Many musicians would kill for a chance to play with the Stones – but Wyman says he grew tired of the rockstar lifestyle after 30 years of touring. “I just had enough,” he explains. “It was half my life and I thought, ‘I have got other things I want to do.’”

Wyman dreamt of a simpler life: “I wanted to do archaeology, write books, have photo exhibitions and play charity cricket,” he says. “I used to read about ancient cultures while I was on the road and take photos as well. I just had this whole other life I wanted to live.”

While Wyman ended his hiatus to play bass on Hackney Diamonds track Live By The Sword, he has reportedly been living a calm life over the last 33 years. He’s particularly fond of collecting, his collections ranging from Rupert Bear annuals, to music hall posters, to Roman coins.

Collecting stamps is certainly a far cry from his rock ‘n’ roll heyday, but Wyman finds joy in his ever-growing collections. “I don’t like throwing things away,” he says.

The love of collecting stems from his experience growing up. “During the war we did not have presents, but we had Rupert Bear annuals which we all shared,” he says. “I used to read them to the younger ones. And then I started to collect them as I was crazy about them. It was ­something that stuck with me.”

He’s even hoarded gear from his Rolling Stones years. “I’ve an archive of the Stones too,” he adds. “I’ve got a library that I created of everything that has happened to me. I wanted to keep an archive of the Stones to show my son I was once in a band.”

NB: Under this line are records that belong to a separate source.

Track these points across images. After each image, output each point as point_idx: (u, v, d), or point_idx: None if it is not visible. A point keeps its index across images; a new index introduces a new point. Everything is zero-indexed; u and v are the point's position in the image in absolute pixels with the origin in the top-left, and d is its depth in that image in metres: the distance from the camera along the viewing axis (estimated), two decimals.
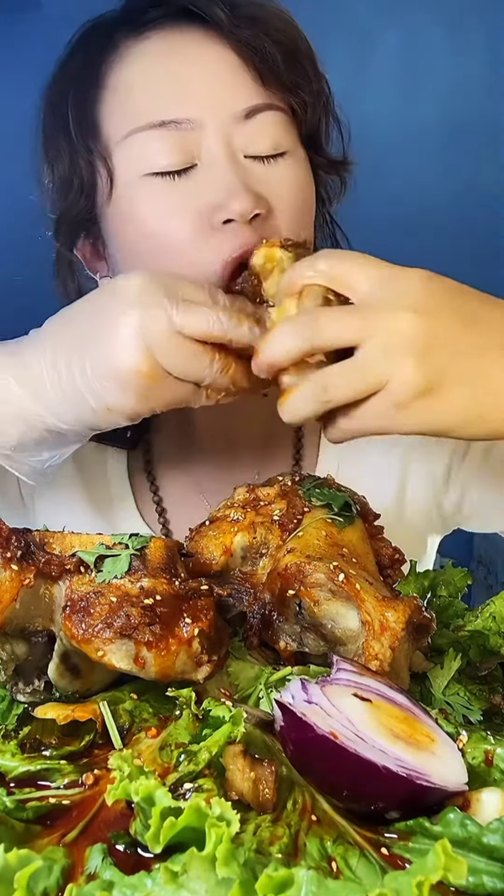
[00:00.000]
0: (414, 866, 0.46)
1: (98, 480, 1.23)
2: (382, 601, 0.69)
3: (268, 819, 0.52)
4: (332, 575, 0.70)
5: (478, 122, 3.13)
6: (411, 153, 3.16)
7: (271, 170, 1.00)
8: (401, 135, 3.13)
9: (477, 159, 3.16)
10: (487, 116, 3.13)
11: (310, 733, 0.53)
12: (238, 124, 0.98)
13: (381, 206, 2.90)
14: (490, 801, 0.54)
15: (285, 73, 1.01)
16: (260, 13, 1.02)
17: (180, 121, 0.97)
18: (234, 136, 0.98)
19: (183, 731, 0.60)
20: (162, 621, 0.64)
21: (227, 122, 0.98)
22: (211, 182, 0.97)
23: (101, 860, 0.50)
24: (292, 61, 1.02)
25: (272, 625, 0.73)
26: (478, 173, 3.16)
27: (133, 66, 1.02)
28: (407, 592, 0.84)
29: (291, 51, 1.02)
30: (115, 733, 0.63)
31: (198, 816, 0.47)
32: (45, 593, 0.66)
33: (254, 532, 0.79)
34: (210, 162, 0.98)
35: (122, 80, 1.02)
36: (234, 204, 0.94)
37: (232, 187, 0.95)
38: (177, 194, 0.98)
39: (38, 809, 0.55)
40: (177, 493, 1.22)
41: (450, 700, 0.73)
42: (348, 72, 3.06)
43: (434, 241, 3.07)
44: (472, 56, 3.11)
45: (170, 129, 0.97)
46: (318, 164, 1.10)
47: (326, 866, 0.49)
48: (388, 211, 3.00)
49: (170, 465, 1.23)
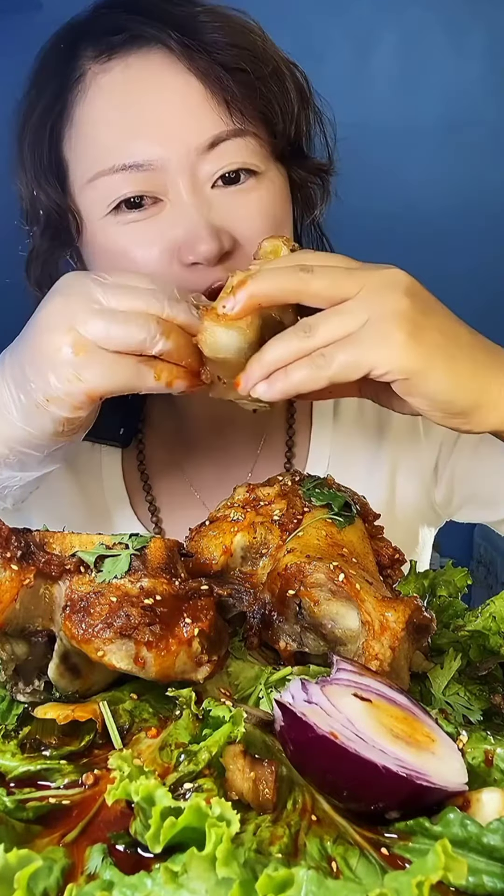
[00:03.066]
0: (414, 866, 0.46)
1: (92, 479, 1.23)
2: (382, 601, 0.69)
3: (268, 819, 0.52)
4: (332, 575, 0.70)
5: (478, 122, 3.13)
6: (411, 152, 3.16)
7: (240, 196, 0.99)
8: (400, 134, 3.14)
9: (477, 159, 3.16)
10: (487, 116, 3.13)
11: (310, 733, 0.53)
12: (202, 155, 0.97)
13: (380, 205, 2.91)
14: (490, 801, 0.54)
15: (249, 101, 0.98)
16: (220, 37, 0.99)
17: (141, 163, 0.96)
18: (198, 169, 0.97)
19: (183, 731, 0.60)
20: (162, 621, 0.64)
21: (192, 155, 0.96)
22: (177, 221, 0.96)
23: (101, 860, 0.50)
24: (256, 85, 0.99)
25: (272, 625, 0.73)
26: (477, 173, 3.17)
27: (96, 102, 1.00)
28: (407, 592, 0.85)
29: (255, 73, 0.99)
30: (115, 733, 0.63)
31: (198, 816, 0.47)
32: (45, 593, 0.66)
33: (254, 532, 0.79)
34: (176, 199, 0.97)
35: (87, 116, 1.01)
36: (200, 247, 0.94)
37: (196, 230, 0.95)
38: (146, 231, 0.98)
39: (38, 809, 0.55)
40: (170, 491, 1.23)
41: (450, 700, 0.73)
42: (348, 72, 3.07)
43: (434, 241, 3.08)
44: (472, 56, 3.11)
45: (133, 172, 0.96)
46: (297, 175, 1.08)
47: (326, 866, 0.49)
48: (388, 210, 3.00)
49: (163, 463, 1.24)
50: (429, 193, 3.14)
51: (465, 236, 3.13)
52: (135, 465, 1.24)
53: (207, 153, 0.97)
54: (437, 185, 3.15)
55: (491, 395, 0.80)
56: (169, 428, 1.23)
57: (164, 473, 1.24)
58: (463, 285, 2.81)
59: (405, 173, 3.14)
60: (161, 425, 1.24)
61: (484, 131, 3.14)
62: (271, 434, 1.23)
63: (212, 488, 1.18)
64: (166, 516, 1.22)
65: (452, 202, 3.15)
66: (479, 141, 3.14)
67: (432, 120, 3.14)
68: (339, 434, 1.22)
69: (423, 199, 3.13)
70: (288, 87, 1.04)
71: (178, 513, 1.21)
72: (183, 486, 1.22)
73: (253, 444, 1.22)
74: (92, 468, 1.23)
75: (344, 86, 2.88)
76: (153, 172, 0.96)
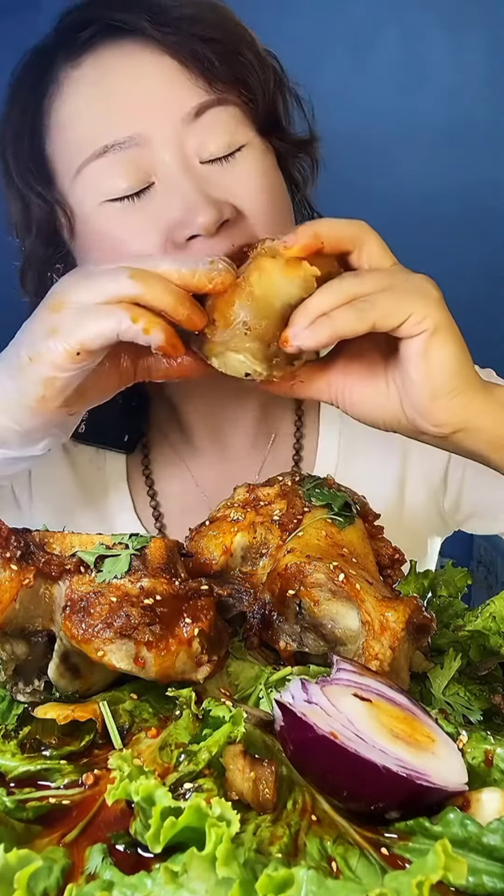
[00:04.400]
0: (414, 866, 0.46)
1: (96, 484, 1.23)
2: (382, 601, 0.69)
3: (268, 819, 0.52)
4: (332, 575, 0.70)
5: (477, 122, 3.13)
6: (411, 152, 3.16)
7: (231, 169, 0.97)
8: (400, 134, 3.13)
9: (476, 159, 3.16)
10: (487, 116, 3.13)
11: (310, 733, 0.53)
12: (188, 127, 0.95)
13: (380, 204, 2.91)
14: (490, 801, 0.54)
15: (227, 67, 0.98)
16: (188, 11, 0.98)
17: (123, 140, 0.94)
18: (186, 142, 0.95)
19: (183, 731, 0.60)
20: (162, 621, 0.64)
21: (177, 127, 0.95)
22: (170, 199, 0.94)
23: (101, 860, 0.50)
24: (231, 53, 0.99)
25: (272, 625, 0.73)
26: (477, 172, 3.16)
27: (71, 98, 0.99)
28: (407, 592, 0.85)
29: (228, 43, 0.99)
30: (115, 733, 0.63)
31: (198, 816, 0.47)
32: (45, 593, 0.66)
33: (254, 532, 0.79)
34: (166, 177, 0.95)
35: (64, 114, 1.00)
36: (198, 218, 0.92)
37: (192, 202, 0.93)
38: (138, 217, 0.96)
39: (38, 809, 0.55)
40: (177, 496, 1.22)
41: (450, 700, 0.73)
42: (348, 71, 3.07)
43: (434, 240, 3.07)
44: (472, 56, 3.11)
45: (116, 153, 0.94)
46: (282, 149, 1.07)
47: (326, 866, 0.49)
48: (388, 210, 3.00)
49: (169, 468, 1.23)
50: (428, 193, 3.14)
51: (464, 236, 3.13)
52: (139, 470, 1.24)
53: (192, 124, 0.95)
54: (436, 184, 3.15)
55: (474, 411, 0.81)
56: (174, 432, 1.23)
57: (171, 477, 1.23)
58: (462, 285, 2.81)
59: (404, 173, 3.14)
60: (166, 430, 1.24)
61: (483, 131, 3.14)
62: (279, 436, 1.23)
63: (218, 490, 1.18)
64: (171, 520, 1.22)
65: (452, 202, 3.14)
66: (479, 141, 3.14)
67: (432, 120, 3.14)
68: (348, 438, 1.22)
69: (423, 199, 3.13)
70: (263, 58, 1.04)
71: (183, 515, 1.21)
72: (189, 489, 1.21)
73: (261, 446, 1.22)
74: (96, 473, 1.23)
75: (344, 85, 2.89)
76: (137, 151, 0.94)
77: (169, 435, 1.23)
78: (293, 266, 0.78)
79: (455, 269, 2.93)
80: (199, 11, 0.99)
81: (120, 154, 0.95)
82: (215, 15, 1.01)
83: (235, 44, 1.00)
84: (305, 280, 0.78)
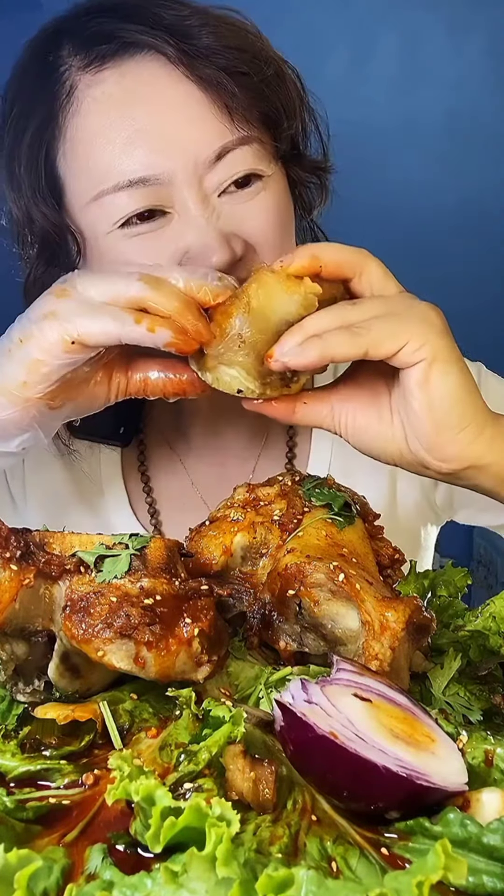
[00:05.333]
0: (414, 866, 0.46)
1: (90, 479, 1.23)
2: (382, 601, 0.69)
3: (268, 819, 0.52)
4: (332, 575, 0.70)
5: (477, 122, 3.13)
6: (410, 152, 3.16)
7: (247, 201, 0.97)
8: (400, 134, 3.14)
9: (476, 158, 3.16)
10: (487, 116, 3.13)
11: (310, 733, 0.53)
12: (209, 167, 0.95)
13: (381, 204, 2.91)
14: (490, 801, 0.54)
15: (252, 102, 0.97)
16: (216, 39, 0.96)
17: (148, 178, 0.93)
18: (205, 180, 0.95)
19: (183, 731, 0.61)
20: (162, 621, 0.64)
21: (199, 168, 0.94)
22: (185, 231, 0.95)
23: (101, 860, 0.50)
24: (257, 87, 0.98)
25: (272, 625, 0.73)
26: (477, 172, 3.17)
27: (91, 116, 0.96)
28: (407, 592, 0.84)
29: (255, 73, 0.97)
30: (115, 733, 0.63)
31: (198, 816, 0.47)
32: (45, 593, 0.66)
33: (254, 532, 0.79)
34: (183, 210, 0.95)
35: (83, 132, 0.97)
36: (212, 258, 0.92)
37: (207, 240, 0.93)
38: (152, 244, 0.96)
39: (38, 809, 0.55)
40: (171, 491, 1.23)
41: (450, 700, 0.73)
42: (348, 71, 3.07)
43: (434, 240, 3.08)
44: (472, 56, 3.11)
45: (139, 188, 0.94)
46: (295, 175, 1.06)
47: (326, 866, 0.49)
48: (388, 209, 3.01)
49: (164, 462, 1.24)
50: (428, 193, 3.14)
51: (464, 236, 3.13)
52: (135, 465, 1.24)
53: (214, 165, 0.95)
54: (436, 184, 3.15)
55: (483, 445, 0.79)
56: (170, 427, 1.23)
57: (166, 472, 1.23)
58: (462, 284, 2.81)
59: (404, 173, 3.14)
60: (162, 425, 1.24)
61: (483, 131, 3.14)
62: (273, 434, 1.23)
63: (213, 487, 1.18)
64: (167, 517, 1.22)
65: (452, 201, 3.15)
66: (479, 140, 3.14)
67: (432, 119, 3.14)
68: None
69: (423, 199, 3.13)
70: (288, 87, 1.03)
71: (178, 513, 1.21)
72: (184, 486, 1.22)
73: (254, 443, 1.22)
74: (90, 469, 1.23)
75: (344, 85, 2.89)
76: (159, 186, 0.94)
77: (165, 431, 1.23)
78: (293, 282, 0.77)
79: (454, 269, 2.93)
80: (228, 39, 0.97)
81: (142, 189, 0.94)
82: (243, 43, 0.99)
83: (263, 75, 0.98)
84: (305, 297, 0.77)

Despite helping on the latest Stones record, Wyman wont be joining the band on their current stadium tour. Although he wont be performing alongside his bandmates, he is still haunted by dreams of touring to this day.

“The weird thing is, ever since I’ve left, up until the present day, I still dream I’m on tour,” he laughs. “Like we are in a dressing room or we are in a hotel. I still dream those dreams and I dream of other friends like David Bowie. They are all very nice but very confusing.”

While the rest of the team are rocking onstage, fans can experience Bill Wyman’s quiet life through his novels. Wyman’s most recent book, Billy in the Wars, is out now.